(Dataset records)
______________________________

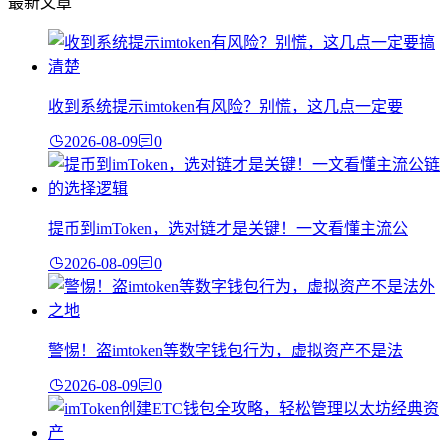
最新文章
收到系统提示imtoken有风险？别慌，这几点一定要
2026-08-09
0
提币到imToken，选对链才是关键！一文看懂主流公
2026-08-09
0
警惕！盗imtoken等数字钱包行为，虚拟资产不是法
2026-08-09
0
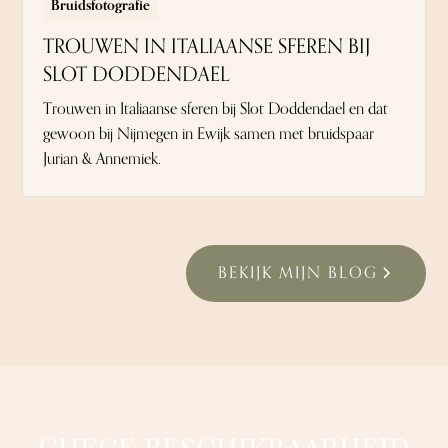
Bruidsfotografie
TROUWEN IN ITALIAANSE SFEREN BIJ
SLOT DODDENDAEL
Trouwen in Italiaanse sferen bij Slot Doddendael en dat
gewoon bij Nijmegen in Ewijk samen met bruidspaar
Jurian & Annemiek.
BEKIJK MIJN BLOG
CHECK BESCHIKBAARHEID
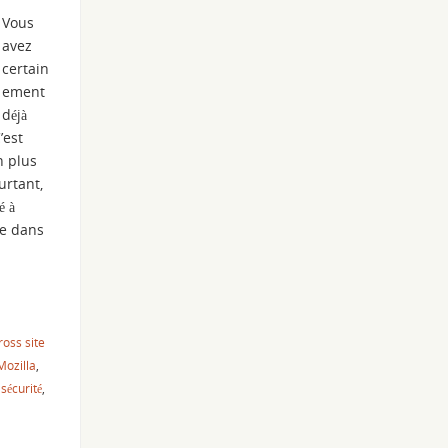
Vous
avez
certain
ement
déjà
’est
n plus
urtant,
é à
ge dans
ross site
Mozilla
,
,
sécurité
,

______________________________

_Instruction_
Reproduce every line of the listing above verbatim, leaving out the picture markers.

_Output of the task_
最新文章
收到系统提示imtoken有风险？别慌，这几点一定要
2026-08-09
0
提币到imToken，选对链才是关键！一文看懂主流公
2026-08-09
0
警惕！盗imtoken等数字钱包行为，虚拟资产不是法
2026-08-09
0
Bruidsfotografie
TROUWEN IN ITALIAANSE SFEREN BIJ
SLOT DODDENDAEL
Trouwen in Italiaanse sferen bij Slot Doddendael en dat
gewoon bij Nijmegen in Ewijk samen met bruidspaar
Jurian & Annemiek.
BEKIJK MIJN BLOG
CHECK BESCHIKBAARHEID
Vous
avez
certain
ement
déjà
’est
n plus
urtant,
é à
ge dans
ross site
Mozilla
,
,
sécurité
,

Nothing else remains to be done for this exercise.